- Directions: Using the data that follows, return exactly the lines from the one that contains "Evidence suggests that" through the one that contains "The rate of", ends included.

- Materials provided:

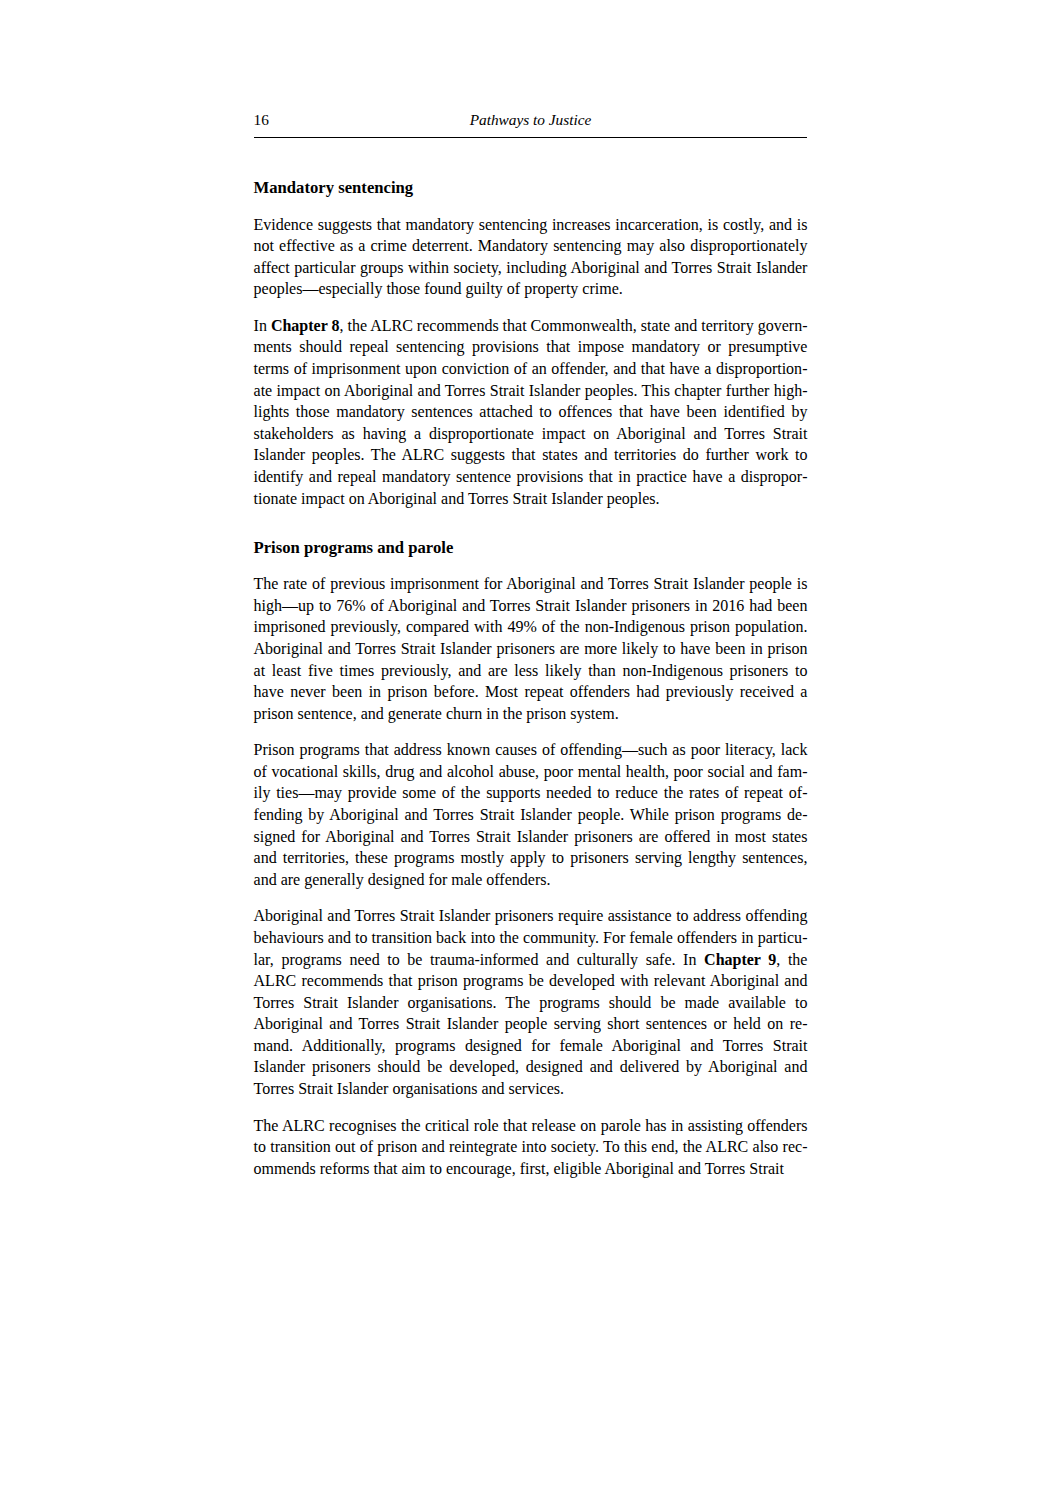16 Pathways to Justice
Mandatory sentencing
Evidence suggests that mandatory sentencing increases incarceration, is costly, and is not effective as a crime deterrent. Mandatory sentencing may also disproportionately affect particular groups within society, including Aboriginal and Torres Strait Islander peoples—especially those found guilty of property crime.
In Chapter 8, the ALRC recommends that Commonwealth, state and territory governments should repeal sentencing provisions that impose mandatory or presumptive terms of imprisonment upon conviction of an offender, and that have a disproportionate impact on Aboriginal and Torres Strait Islander peoples. This chapter further highlights those mandatory sentences attached to offences that have been identified by stakeholders as having a disproportionate impact on Aboriginal and Torres Strait Islander peoples. The ALRC suggests that states and territories do further work to identify and repeal mandatory sentence provisions that in practice have a disproportionate impact on Aboriginal and Torres Strait Islander peoples.
Prison programs and parole
The rate of previous imprisonment for Aboriginal and Torres Strait Islander people is high—up to 76% of Aboriginal and Torres Strait Islander prisoners in 2016 had been imprisoned previously, compared with 49% of the non-Indigenous prison population. Aboriginal and Torres Strait Islander prisoners are more likely to have been in prison at least five times previously, and are less likely than non-Indigenous prisoners to have never been in prison before. Most repeat offenders had previously received a prison sentence, and generate churn in the prison system.
Prison programs that address known causes of offending—such as poor literacy, lack of vocational skills, drug and alcohol abuse, poor mental health, poor social and family ties—may provide some of the supports needed to reduce the rates of repeat offending by Aboriginal and Torres Strait Islander people. While prison programs designed for Aboriginal and Torres Strait Islander prisoners are offered in most states and territories, these programs mostly apply to prisoners serving lengthy sentences, and are generally designed for male offenders.
Aboriginal and Torres Strait Islander prisoners require assistance to address offending behaviours and to transition back into the community. For female offenders in particular, programs need to be trauma-informed and culturally safe. In Chapter 9, the ALRC recommends that prison programs be developed with relevant Aboriginal and Torres Strait Islander organisations. The programs should be made available to Aboriginal and Torres Strait Islander people serving short sentences or held on remand. Additionally, programs designed for female Aboriginal and Torres Strait Islander prisoners should be developed, designed and delivered by Aboriginal and Torres Strait Islander organisations and services.
The ALRC recognises the critical role that release on parole has in assisting offenders to transition out of prison and reintegrate into society. To this end, the ALRC also recommends reforms that aim to encourage, first, eligible Aboriginal and Torres Strait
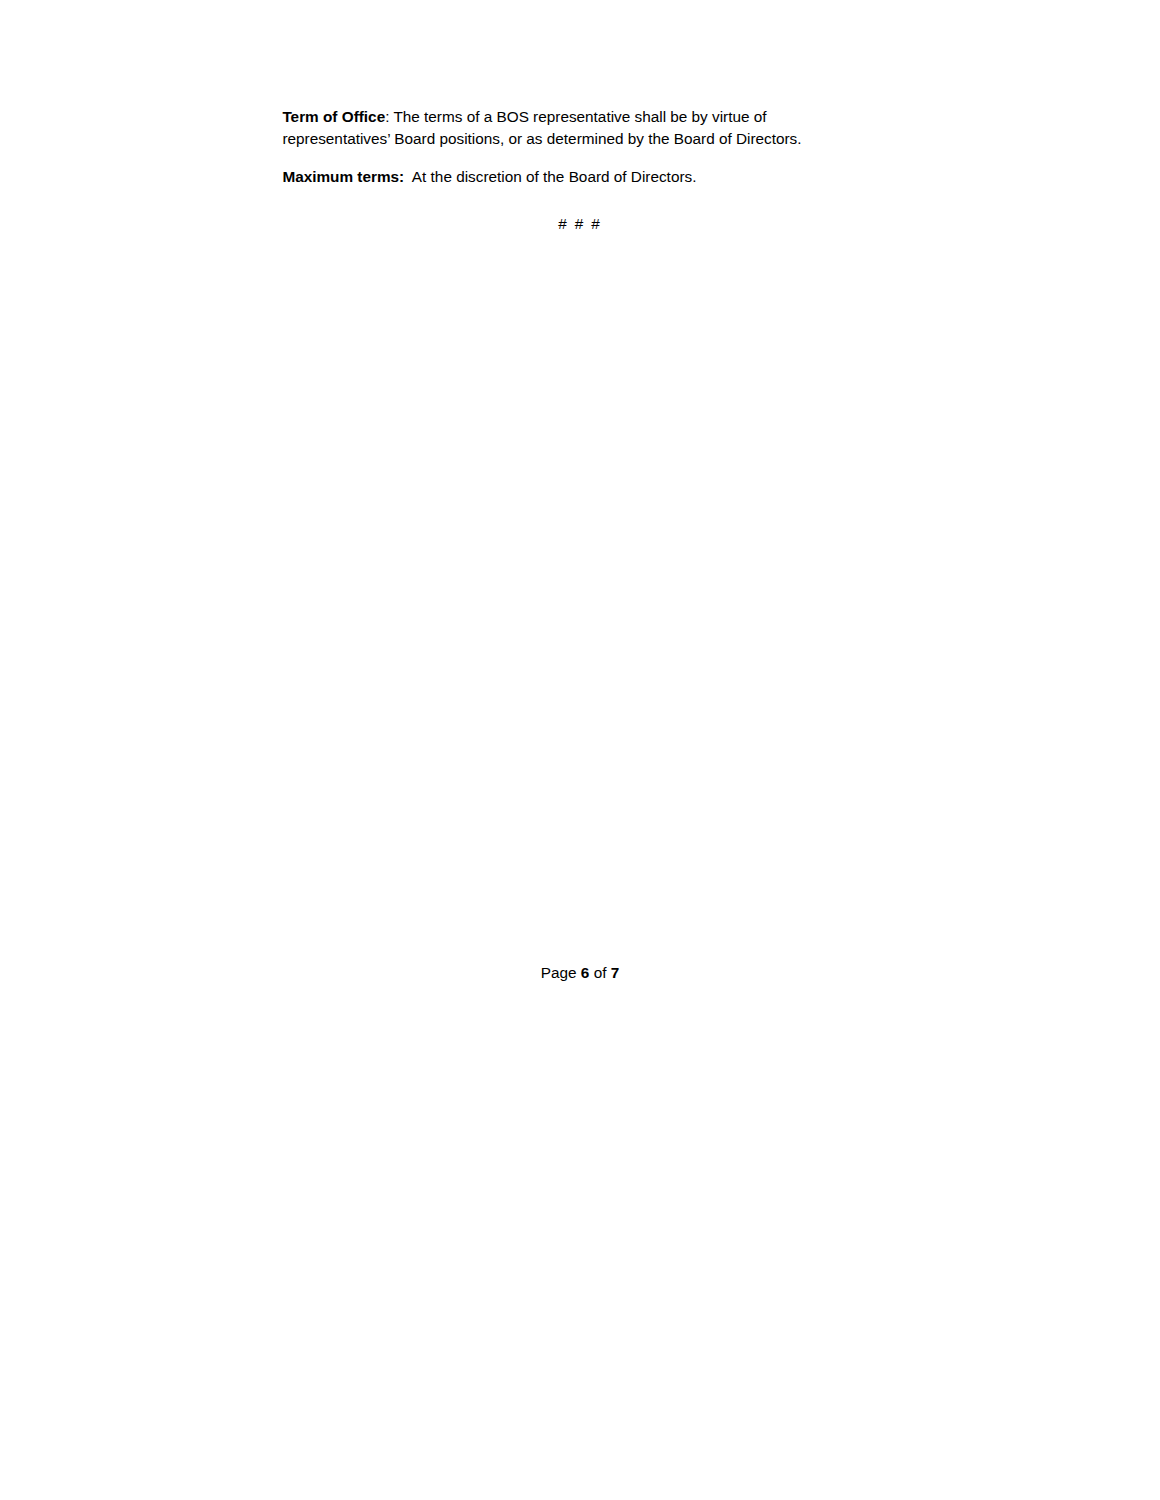Term of Office: The terms of a BOS representative shall be by virtue of representatives’ Board positions, or as determined by the Board of Directors.
Maximum terms: At the discretion of the Board of Directors.
# # #
Page 6 of 7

- Exercise output:
Evidence suggests that mandatory sentencing increases incarceration, is costly, and is not effective as a crime deterrent. Mandatory sentencing may also disproportionately affect particular groups within society, including Aboriginal and Torres Strait Islander peoples—especially those found guilty of property crime.
In Chapter 8, the ALRC recommends that Commonwealth, state and territory governments should repeal sentencing provisions that impose mandatory or presumptive terms of imprisonment upon conviction of an offender, and that have a disproportionate impact on Aboriginal and Torres Strait Islander peoples. This chapter further highlights those mandatory sentences attached to offences that have been identified by stakeholders as having a disproportionate impact on Aboriginal and Torres Strait Islander peoples. The ALRC suggests that states and territories do further work to identify and repeal mandatory sentence provisions that in practice have a disproportionate impact on Aboriginal and Torres Strait Islander peoples.
Prison programs and parole
The rate of previous imprisonment for Aboriginal and Torres Strait Islander people is high—up to 76% of Aboriginal and Torres Strait Islander prisoners in 2016 had been imprisoned previously, compared with 49% of the non-Indigenous prison population. Aboriginal and Torres Strait Islander prisoners are more likely to have been in prison at least five times previously, and are less likely than non-Indigenous prisoners to have never been in prison before. Most repeat offenders had previously received a prison sentence, and generate churn in the prison system.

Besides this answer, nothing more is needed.